Des capteurs malins pour réduire les besoins en énergie des machines, du béton moins polluant ou des outils pour traquer les émissions en CO2 : loin de se cantonner à ChatGPT, l’intelligence artificielle (IA) peut-elle aussi aider à décarboner ? C’est en tout cas le pari de nombreuses entreprises !
Traquer les émissions
De nombreuses startups vantent ainsi leurs capacités à mesurer et réduire les émissions : l’américaine Watershed, l’allemande Carbme, ou encore la française Greenly, qui propose d’analyser les activités des entreprises pour mieux quantifier leurs émissions de gaz à effet de serre.
La traçabilité est en effet un élément majeur de la décarbonation. Dans ce cadre, l’IA peut jouer un rôle majeur, estime Geoffroy Petit, spécialiste du sujet pour le cabinet BearingPoint. « L’un de ses apports est sa capacité à reconstruire une partie des données, à les projeter pour fournir des estimations sur les émissions liées à un produit qui soient les moins fausses possibles », explique-t-il.
L’allemand Siemens a lui mis au point un logiciel de mesure des émissions tout au long de la chaîne de valeur. Car si les entreprises peuvent aisément savoir ce qu’elles émettent directement, c’est moins facile avec les émissions indirectes (dites de Scope 3), dont celles de leurs fournisseurs.
« Par exemple, l’IA pourrait permettre de dire aux entreprises : ‘Ce que vous faites pour décarboner votre flotte de véhicules, c’est bien, mais le sujet chez vous, c’est le modèle d’affaires qui repose sur l’entrée dans vos entrepôts de milliers de produits dont vous ne maîtrisez absolument pas le bilan carbone’ », décrypte Léo Génin, consultant environnement pour AI Care, chez BearingPoint.
Un point loin d’être négligeable : selon un rapport récent de CapGemini, les émissions indirectes représentaient l’an dernier 92% des émissions totales affichées par les entreprises européennes interrogées.
Réduire la consommation
Mais l’IA peut être utilisée à d’autres fins, dont l’amélioration des procédés de fabrication au sein d’une usine. « On peut, grâce aux données que l’on récolte, dire quelles sont les raisons pour lesquelles on produit mal ou bien », décrit ainsi Paul Pinault, l’un des responsables de Braincube, entreprise française proposant des solutions numériques aux industriels. Cela permet notamment d’évaluer, via des millions de données, quels seront les processus industriels les moins énergivores.
Le Groupe Pochet s’est ainsi associé à la Maison Chanel et à la cleantech française Metron pour mettre en place dans l’ensemble de ses usines — notamment sur le site de la verrerie Pochet du Courval à Guimerville – un outil digital de mesure de ses consommations énergétiques en temps réel. L’outil Metron permet le pilotage de l’ensemble des consommations énergétiques de l’usine et, selon Pochet, il a permis un gain de 27% sur la consommation de gaz de ses arches de re-cuisson depuis octobre 2022.

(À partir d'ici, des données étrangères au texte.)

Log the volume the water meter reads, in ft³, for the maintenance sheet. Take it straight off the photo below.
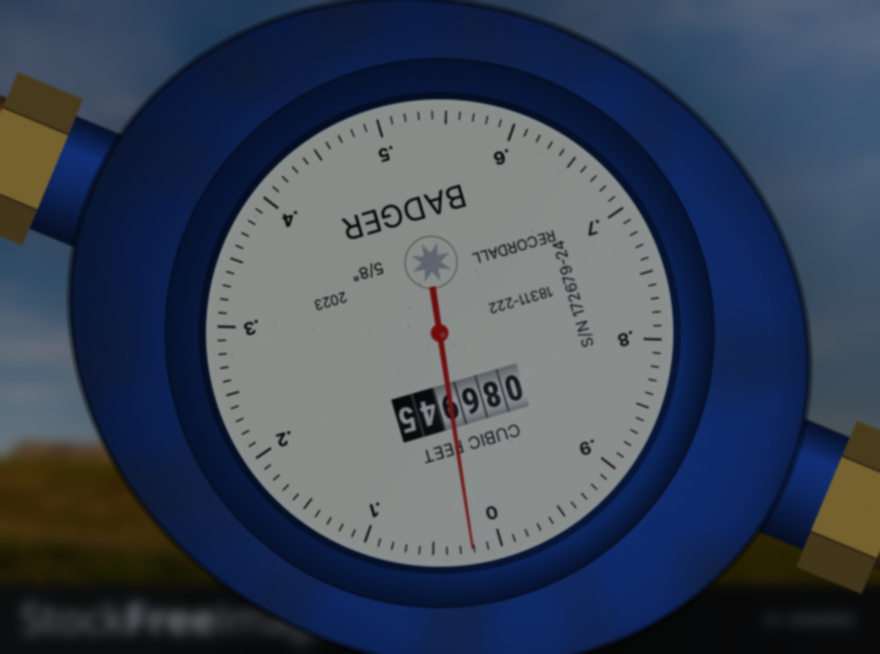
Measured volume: 86945.02 ft³
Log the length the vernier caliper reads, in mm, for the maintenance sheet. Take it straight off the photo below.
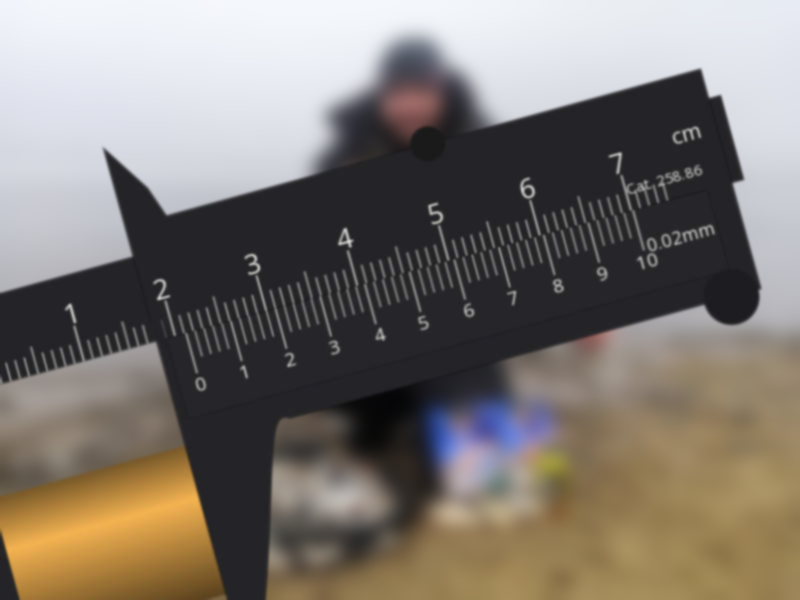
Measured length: 21.2 mm
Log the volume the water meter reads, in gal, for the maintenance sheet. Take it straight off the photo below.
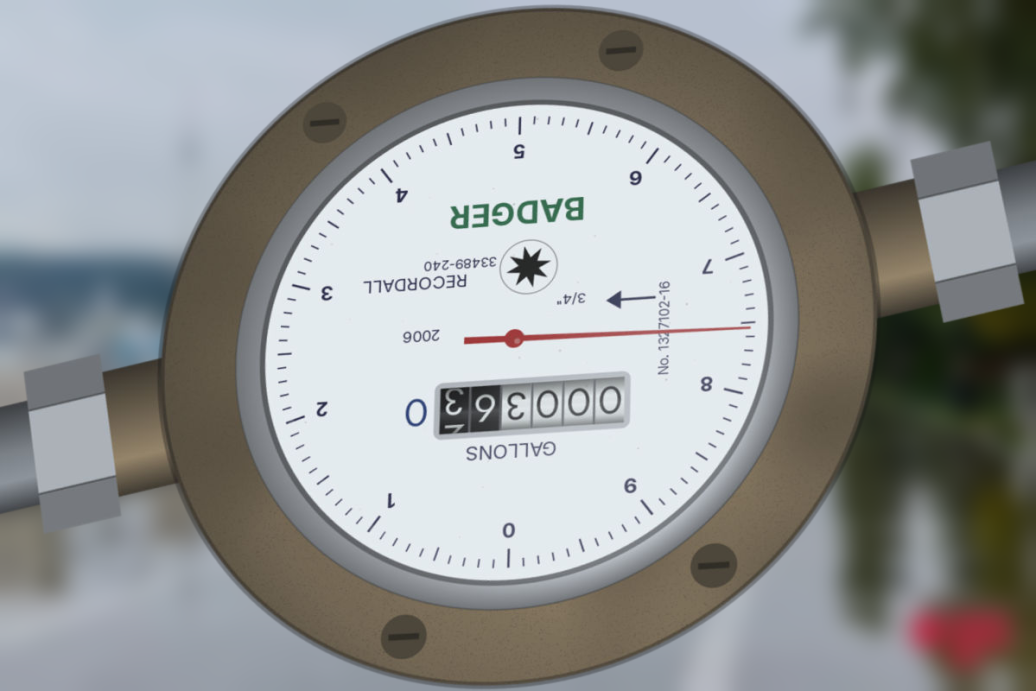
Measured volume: 3627.5 gal
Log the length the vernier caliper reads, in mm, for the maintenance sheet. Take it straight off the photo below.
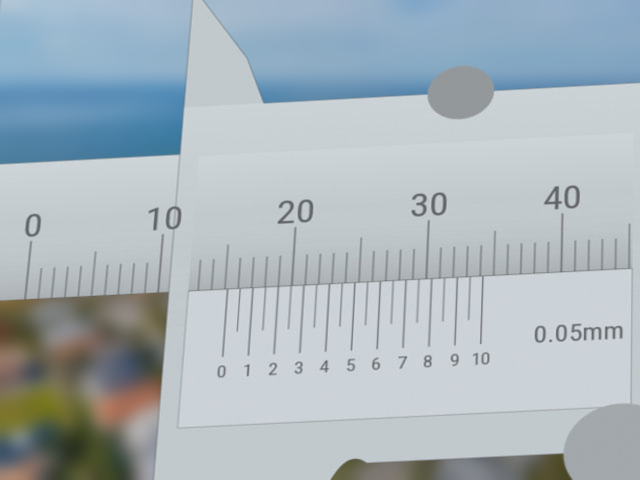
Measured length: 15.2 mm
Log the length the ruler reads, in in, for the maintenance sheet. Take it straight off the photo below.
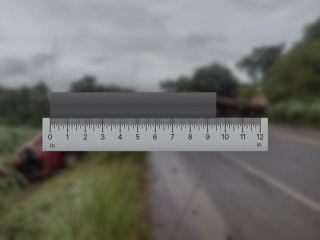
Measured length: 9.5 in
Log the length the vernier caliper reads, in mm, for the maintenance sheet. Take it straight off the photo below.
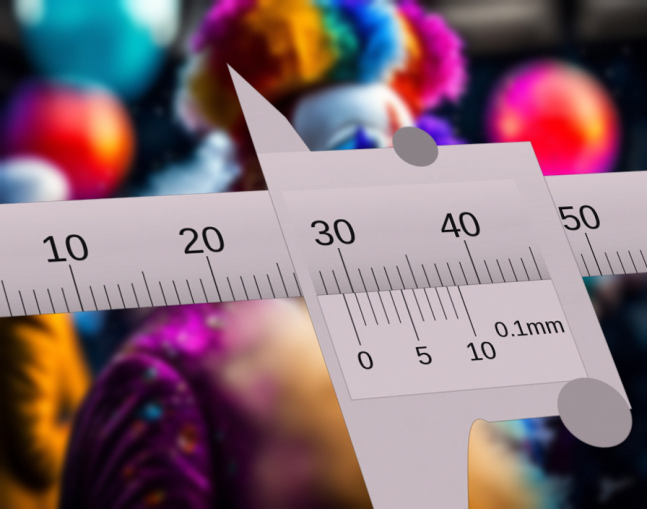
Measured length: 29.2 mm
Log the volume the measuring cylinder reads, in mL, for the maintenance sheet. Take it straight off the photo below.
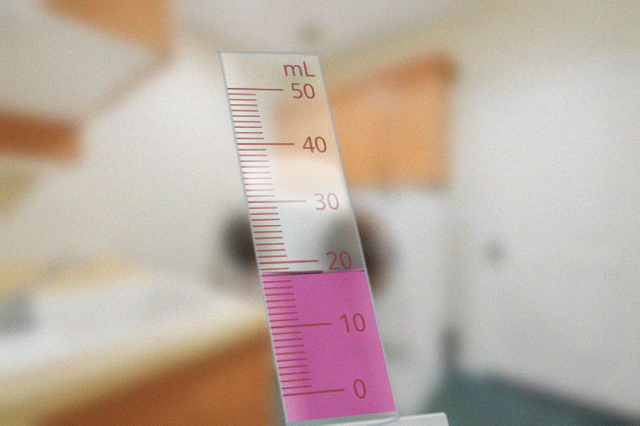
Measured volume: 18 mL
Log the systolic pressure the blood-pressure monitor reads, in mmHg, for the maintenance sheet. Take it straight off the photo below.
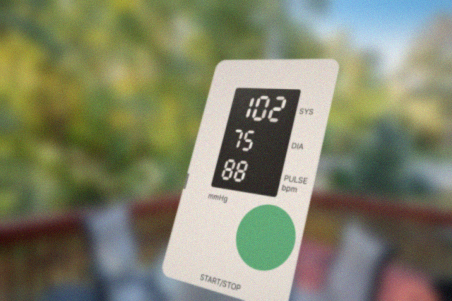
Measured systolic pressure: 102 mmHg
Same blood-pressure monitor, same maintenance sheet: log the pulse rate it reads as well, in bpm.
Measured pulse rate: 88 bpm
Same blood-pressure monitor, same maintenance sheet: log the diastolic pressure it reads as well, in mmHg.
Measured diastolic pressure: 75 mmHg
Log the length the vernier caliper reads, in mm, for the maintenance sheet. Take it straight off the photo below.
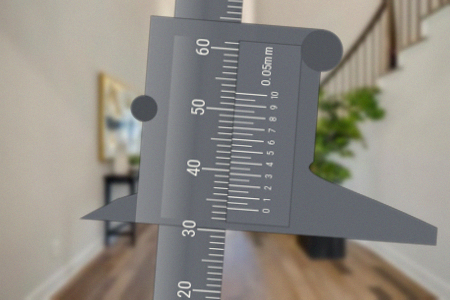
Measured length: 33.8 mm
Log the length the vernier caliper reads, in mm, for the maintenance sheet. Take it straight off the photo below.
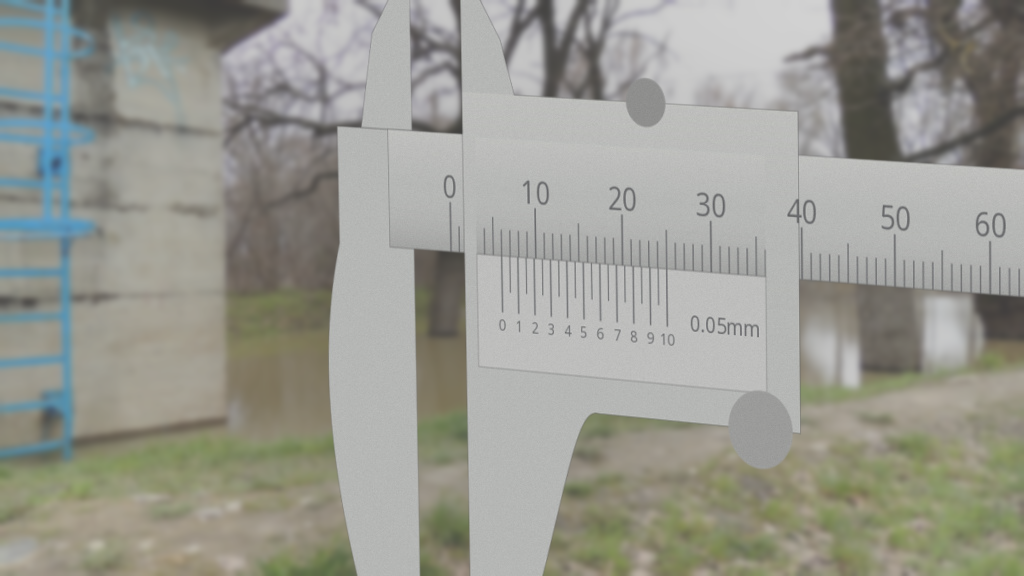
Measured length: 6.0 mm
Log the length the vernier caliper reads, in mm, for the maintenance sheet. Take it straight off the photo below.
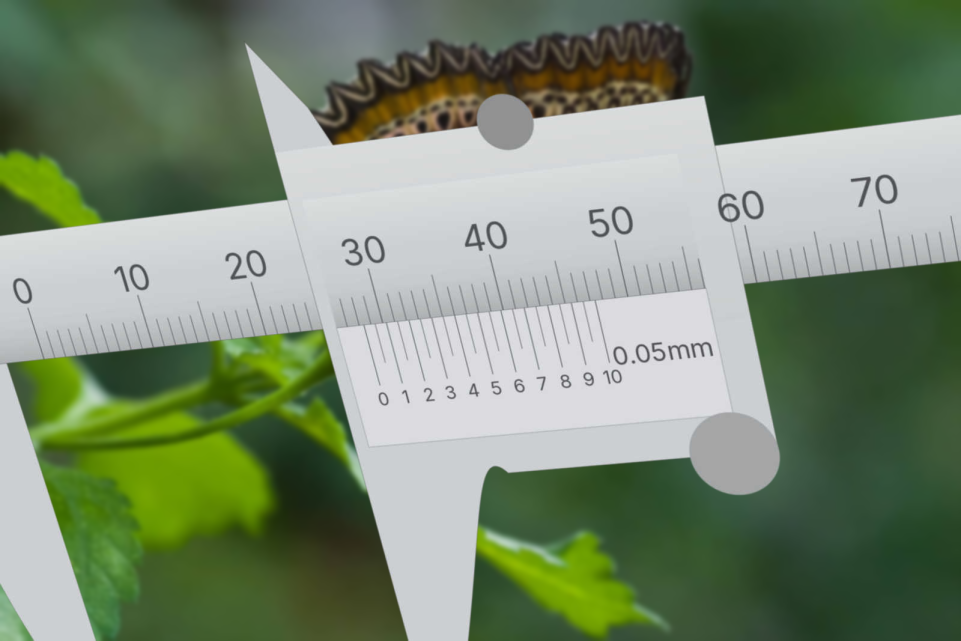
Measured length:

Retour sur investissement ?
Mais pour les entreprises la mise en place de ces outils représente aussi des coûts additionnels à court terme. « La question du retour sur investissement, du point de vue environnemental, de ces infrastructures numériques au regard des bénéfices et des promesses induites reste quelque chose de peu vérifié à l’heure actuelle », souligne Léo Génin.
Les spécialistes soulignent néanmoins un changement des mentalités, bien que lent. « Précédemment, les entreprises nous contactaient en disant : ‘J’ai un problème de qualité à résoudre dans mon usine’. Aujourd’hui, elles disent : ‘J’ai un problème de qualité et je veux aussi mesurer mon impact environnemental’ », témoigne Paul Pinault.
Le plus incitatif est évidemment de pouvoir combiner environnement et économies. « Quand on couple aspect financier et aspect climatique, les entreprises prennent des décisions beaucoup plus rapidement », atteste ainsi Geoffroy Petit.